[Records for this exercise]
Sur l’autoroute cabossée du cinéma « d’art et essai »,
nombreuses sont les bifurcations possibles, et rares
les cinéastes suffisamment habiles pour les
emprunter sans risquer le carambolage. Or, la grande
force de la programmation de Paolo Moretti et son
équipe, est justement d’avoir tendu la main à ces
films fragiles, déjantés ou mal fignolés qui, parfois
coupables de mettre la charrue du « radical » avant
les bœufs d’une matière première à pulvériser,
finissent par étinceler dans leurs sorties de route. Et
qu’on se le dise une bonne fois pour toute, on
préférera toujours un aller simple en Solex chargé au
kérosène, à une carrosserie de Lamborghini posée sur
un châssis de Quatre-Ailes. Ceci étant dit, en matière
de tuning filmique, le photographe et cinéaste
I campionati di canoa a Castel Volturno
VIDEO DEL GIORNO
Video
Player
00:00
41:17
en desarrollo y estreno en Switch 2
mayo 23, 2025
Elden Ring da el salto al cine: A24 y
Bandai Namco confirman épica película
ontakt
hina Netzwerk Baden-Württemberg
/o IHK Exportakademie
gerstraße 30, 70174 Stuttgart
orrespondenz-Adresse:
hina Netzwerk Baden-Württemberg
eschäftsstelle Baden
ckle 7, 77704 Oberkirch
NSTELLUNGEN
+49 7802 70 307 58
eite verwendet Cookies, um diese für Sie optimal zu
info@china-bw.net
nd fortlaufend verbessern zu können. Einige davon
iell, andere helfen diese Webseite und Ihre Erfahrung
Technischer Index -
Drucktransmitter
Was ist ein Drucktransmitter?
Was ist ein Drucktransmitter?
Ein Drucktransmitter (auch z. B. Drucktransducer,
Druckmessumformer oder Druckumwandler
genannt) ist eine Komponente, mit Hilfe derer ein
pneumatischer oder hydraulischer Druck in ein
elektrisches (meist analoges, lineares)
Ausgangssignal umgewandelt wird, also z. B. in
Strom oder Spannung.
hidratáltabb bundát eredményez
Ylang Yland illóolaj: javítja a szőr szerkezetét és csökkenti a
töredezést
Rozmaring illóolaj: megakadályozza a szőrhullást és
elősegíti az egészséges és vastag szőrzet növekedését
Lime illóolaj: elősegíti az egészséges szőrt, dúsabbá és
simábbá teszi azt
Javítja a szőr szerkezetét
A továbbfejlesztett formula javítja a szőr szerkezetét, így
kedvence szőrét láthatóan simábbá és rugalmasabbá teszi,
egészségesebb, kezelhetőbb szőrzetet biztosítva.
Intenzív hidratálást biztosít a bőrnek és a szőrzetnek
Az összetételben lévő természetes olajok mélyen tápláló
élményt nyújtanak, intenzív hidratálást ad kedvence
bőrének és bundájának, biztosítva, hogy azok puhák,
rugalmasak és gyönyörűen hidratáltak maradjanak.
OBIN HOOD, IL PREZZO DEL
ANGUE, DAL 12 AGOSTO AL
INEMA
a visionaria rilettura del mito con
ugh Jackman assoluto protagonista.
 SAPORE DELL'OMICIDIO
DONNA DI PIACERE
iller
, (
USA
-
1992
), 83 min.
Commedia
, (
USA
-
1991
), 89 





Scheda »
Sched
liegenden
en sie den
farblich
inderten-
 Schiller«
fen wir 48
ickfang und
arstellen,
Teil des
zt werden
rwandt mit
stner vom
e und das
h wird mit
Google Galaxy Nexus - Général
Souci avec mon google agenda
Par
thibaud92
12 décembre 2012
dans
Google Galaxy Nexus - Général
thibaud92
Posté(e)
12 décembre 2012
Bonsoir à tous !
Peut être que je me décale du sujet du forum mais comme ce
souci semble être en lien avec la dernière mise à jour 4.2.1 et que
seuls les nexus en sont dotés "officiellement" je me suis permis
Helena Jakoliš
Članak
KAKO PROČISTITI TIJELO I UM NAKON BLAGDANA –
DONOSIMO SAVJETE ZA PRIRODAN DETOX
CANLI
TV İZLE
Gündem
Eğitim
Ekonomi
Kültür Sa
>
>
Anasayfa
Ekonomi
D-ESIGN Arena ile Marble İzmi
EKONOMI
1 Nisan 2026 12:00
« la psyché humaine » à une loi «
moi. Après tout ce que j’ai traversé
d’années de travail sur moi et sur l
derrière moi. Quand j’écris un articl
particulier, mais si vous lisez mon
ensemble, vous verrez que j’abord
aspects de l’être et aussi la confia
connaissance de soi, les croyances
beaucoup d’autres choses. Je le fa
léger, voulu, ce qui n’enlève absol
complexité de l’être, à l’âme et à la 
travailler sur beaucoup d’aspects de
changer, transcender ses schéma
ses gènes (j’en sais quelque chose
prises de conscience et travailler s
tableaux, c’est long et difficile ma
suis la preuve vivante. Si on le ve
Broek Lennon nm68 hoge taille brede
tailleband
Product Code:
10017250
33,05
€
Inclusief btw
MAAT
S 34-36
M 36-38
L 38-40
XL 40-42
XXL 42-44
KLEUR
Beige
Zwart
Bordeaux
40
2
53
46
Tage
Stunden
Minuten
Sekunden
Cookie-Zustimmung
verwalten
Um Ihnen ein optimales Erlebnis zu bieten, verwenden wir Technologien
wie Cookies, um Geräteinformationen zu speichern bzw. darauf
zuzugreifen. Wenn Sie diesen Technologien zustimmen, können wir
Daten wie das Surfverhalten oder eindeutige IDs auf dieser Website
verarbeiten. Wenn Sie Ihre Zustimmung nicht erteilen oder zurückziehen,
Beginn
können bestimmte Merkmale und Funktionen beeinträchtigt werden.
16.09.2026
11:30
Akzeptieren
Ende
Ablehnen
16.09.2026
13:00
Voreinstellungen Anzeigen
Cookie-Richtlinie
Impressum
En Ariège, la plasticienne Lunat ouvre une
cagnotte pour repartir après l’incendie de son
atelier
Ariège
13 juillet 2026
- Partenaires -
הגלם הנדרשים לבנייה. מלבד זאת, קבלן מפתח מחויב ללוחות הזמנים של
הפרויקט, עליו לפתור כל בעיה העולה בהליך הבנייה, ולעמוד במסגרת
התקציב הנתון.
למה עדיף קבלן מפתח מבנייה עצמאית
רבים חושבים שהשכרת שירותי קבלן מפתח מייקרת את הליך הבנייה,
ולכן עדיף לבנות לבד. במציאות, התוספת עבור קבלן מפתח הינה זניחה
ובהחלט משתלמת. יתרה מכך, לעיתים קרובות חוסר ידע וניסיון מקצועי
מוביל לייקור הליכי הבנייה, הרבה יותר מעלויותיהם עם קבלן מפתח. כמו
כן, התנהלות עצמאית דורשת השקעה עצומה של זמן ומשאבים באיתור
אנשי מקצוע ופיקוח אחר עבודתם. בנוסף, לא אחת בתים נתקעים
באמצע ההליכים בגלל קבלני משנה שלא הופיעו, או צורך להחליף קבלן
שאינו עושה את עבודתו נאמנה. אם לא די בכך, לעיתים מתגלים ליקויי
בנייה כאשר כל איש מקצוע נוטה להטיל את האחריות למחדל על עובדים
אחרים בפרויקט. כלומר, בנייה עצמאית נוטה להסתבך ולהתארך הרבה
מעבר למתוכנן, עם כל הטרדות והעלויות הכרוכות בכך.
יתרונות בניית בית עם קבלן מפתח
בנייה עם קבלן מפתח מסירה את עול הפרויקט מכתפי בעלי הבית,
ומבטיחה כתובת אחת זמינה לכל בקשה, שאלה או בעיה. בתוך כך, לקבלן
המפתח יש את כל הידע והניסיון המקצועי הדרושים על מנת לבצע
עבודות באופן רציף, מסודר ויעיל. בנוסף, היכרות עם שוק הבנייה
[/Records for this exercise]
Instructions for the task
An exact restatement of the data is required.

Answer for this exercise
Sur l’autoroute cabossée du cinéma « d’art et essai »,
nombreuses sont les bifurcations possibles, et rares
les cinéastes suffisamment habiles pour les
emprunter sans risquer le carambolage. Or, la grande
force de la programmation de Paolo Moretti et son
équipe, est justement d’avoir tendu la main à ces
films fragiles, déjantés ou mal fignolés qui, parfois
coupables de mettre la charrue du « radical » avant
les bœufs d’une matière première à pulvériser,
finissent par étinceler dans leurs sorties de route. Et
qu’on se le dise une bonne fois pour toute, on
préférera toujours un aller simple en Solex chargé au
kérosène, à une carrosserie de Lamborghini posée sur
un châssis de Quatre-Ailes. Ceci étant dit, en matière
de tuning filmique, le photographe et cinéaste
I campionati di canoa a Castel Volturno
VIDEO DEL GIORNO
Video
Player
00:00
41:17
en desarrollo y estreno en Switch 2
mayo 23, 2025
Elden Ring da el salto al cine: A24 y
Bandai Namco confirman épica película
ontakt
hina Netzwerk Baden-Württemberg
/o IHK Exportakademie
gerstraße 30, 70174 Stuttgart
orrespondenz-Adresse:
hina Netzwerk Baden-Württemberg
eschäftsstelle Baden
ckle 7, 77704 Oberkirch
NSTELLUNGEN
+49 7802 70 307 58
eite verwendet Cookies, um diese für Sie optimal zu
info@china-bw.net
nd fortlaufend verbessern zu können. Einige davon
iell, andere helfen diese Webseite und Ihre Erfahrung
Technischer Index -
Drucktransmitter
Was ist ein Drucktransmitter?
Was ist ein Drucktransmitter?
Ein Drucktransmitter (auch z. B. Drucktransducer,
Druckmessumformer oder Druckumwandler
genannt) ist eine Komponente, mit Hilfe derer ein
pneumatischer oder hydraulischer Druck in ein
elektrisches (meist analoges, lineares)
Ausgangssignal umgewandelt wird, also z. B. in
Strom oder Spannung.
hidratáltabb bundát eredményez
Ylang Yland illóolaj: javítja a szőr szerkezetét és csökkenti a
töredezést
Rozmaring illóolaj: megakadályozza a szőrhullást és
elősegíti az egészséges és vastag szőrzet növekedését
Lime illóolaj: elősegíti az egészséges szőrt, dúsabbá és
simábbá teszi azt
Javítja a szőr szerkezetét
A továbbfejlesztett formula javítja a szőr szerkezetét, így
kedvence szőrét láthatóan simábbá és rugalmasabbá teszi,
egészségesebb, kezelhetőbb szőrzetet biztosítva.
Intenzív hidratálást biztosít a bőrnek és a szőrzetnek
Az összetételben lévő természetes olajok mélyen tápláló
élményt nyújtanak, intenzív hidratálást ad kedvence
bőrének és bundájának, biztosítva, hogy azok puhák,
rugalmasak és gyönyörűen hidratáltak maradjanak.
OBIN HOOD, IL PREZZO DEL
ANGUE, DAL 12 AGOSTO AL
INEMA
a visionaria rilettura del mito con
ugh Jackman assoluto protagonista.
 SAPORE DELL'OMICIDIO
DONNA DI PIACERE
iller
, (
USA
-
1992
), 83 min.
Commedia
, (
USA
-
1991
), 89 





Scheda »
Sched
liegenden
en sie den
farblich
inderten-
 Schiller«
fen wir 48
ickfang und
arstellen,
Teil des
zt werden
rwandt mit
stner vom
e und das
h wird mit
Google Galaxy Nexus - Général
Souci avec mon google agenda
Par
thibaud92
12 décembre 2012
dans
Google Galaxy Nexus - Général
thibaud92
Posté(e)
12 décembre 2012
Bonsoir à tous !
Peut être que je me décale du sujet du forum mais comme ce
souci semble être en lien avec la dernière mise à jour 4.2.1 et que
seuls les nexus en sont dotés "officiellement" je me suis permis
Helena Jakoliš
Članak
KAKO PROČISTITI TIJELO I UM NAKON BLAGDANA –
DONOSIMO SAVJETE ZA PRIRODAN DETOX
CANLI
TV İZLE
Gündem
Eğitim
Ekonomi
Kültür Sa
>
>
Anasayfa
Ekonomi
D-ESIGN Arena ile Marble İzmi
EKONOMI
1 Nisan 2026 12:00
« la psyché humaine » à une loi «
moi. Après tout ce que j’ai traversé
d’années de travail sur moi et sur l
derrière moi. Quand j’écris un articl
particulier, mais si vous lisez mon
ensemble, vous verrez que j’abord
aspects de l’être et aussi la confia
connaissance de soi, les croyances
beaucoup d’autres choses. Je le fa
léger, voulu, ce qui n’enlève absol
complexité de l’être, à l’âme et à la 
travailler sur beaucoup d’aspects de
changer, transcender ses schéma
ses gènes (j’en sais quelque chose
prises de conscience et travailler s
tableaux, c’est long et difficile ma
suis la preuve vivante. Si on le ve
Broek Lennon nm68 hoge taille brede
tailleband
Product Code:
10017250
33,05
€
Inclusief btw
MAAT
S 34-36
M 36-38
L 38-40
XL 40-42
XXL 42-44
KLEUR
Beige
Zwart
Bordeaux
40
2
53
46
Tage
Stunden
Minuten
Sekunden
Cookie-Zustimmung
verwalten
Um Ihnen ein optimales Erlebnis zu bieten, verwenden wir Technologien
wie Cookies, um Geräteinformationen zu speichern bzw. darauf
zuzugreifen. Wenn Sie diesen Technologien zustimmen, können wir
Daten wie das Surfverhalten oder eindeutige IDs auf dieser Website
verarbeiten. Wenn Sie Ihre Zustimmung nicht erteilen oder zurückziehen,
Beginn
können bestimmte Merkmale und Funktionen beeinträchtigt werden.
16.09.2026
11:30
Akzeptieren
Ende
Ablehnen
16.09.2026
13:00
Voreinstellungen Anzeigen
Cookie-Richtlinie
Impressum
En Ariège, la plasticienne Lunat ouvre une
cagnotte pour repartir après l’incendie de son
atelier
Ariège
13 juillet 2026
- Partenaires -
הגלם הנדרשים לבנייה. מלבד זאת, קבלן מפתח מחויב ללוחות הזמנים של
הפרויקט, עליו לפתור כל בעיה העולה בהליך הבנייה, ולעמוד במסגרת
התקציב הנתון.
למה עדיף קבלן מפתח מבנייה עצמאית
רבים חושבים שהשכרת שירותי קבלן מפתח מייקרת את הליך הבנייה,
ולכן עדיף לבנות לבד. במציאות, התוספת עבור קבלן מפתח הינה זניחה
ובהחלט משתלמת. יתרה מכך, לעיתים קרובות חוסר ידע וניסיון מקצועי
מוביל לייקור הליכי הבנייה, הרבה יותר מעלויותיהם עם קבלן מפתח. כמו
כן, התנהלות עצמאית דורשת השקעה עצומה של זמן ומשאבים באיתור
אנשי מקצוע ופיקוח אחר עבודתם. בנוסף, לא אחת בתים נתקעים
באמצע ההליכים בגלל קבלני משנה שלא הופיעו, או צורך להחליף קבלן
שאינו עושה את עבודתו נאמנה. אם לא די בכך, לעיתים מתגלים ליקויי
בנייה כאשר כל איש מקצוע נוטה להטיל את האחריות למחדל על עובדים
אחרים בפרויקט. כלומר, בנייה עצמאית נוטה להסתבך ולהתארך הרבה
מעבר למתוכנן, עם כל הטרדות והעלויות הכרוכות בכך.
יתרונות בניית בית עם קבלן מפתח
בנייה עם קבלן מפתח מסירה את עול הפרויקט מכתפי בעלי הבית,
ומבטיחה כתובת אחת זמינה לכל בקשה, שאלה או בעיה. בתוך כך, לקבלן
המפתח יש את כל הידע והניסיון המקצועי הדרושים על מנת לבצע
עבודות באופן רציף, מסודר ויעיל. בנוסף, היכרות עם שוק הבנייה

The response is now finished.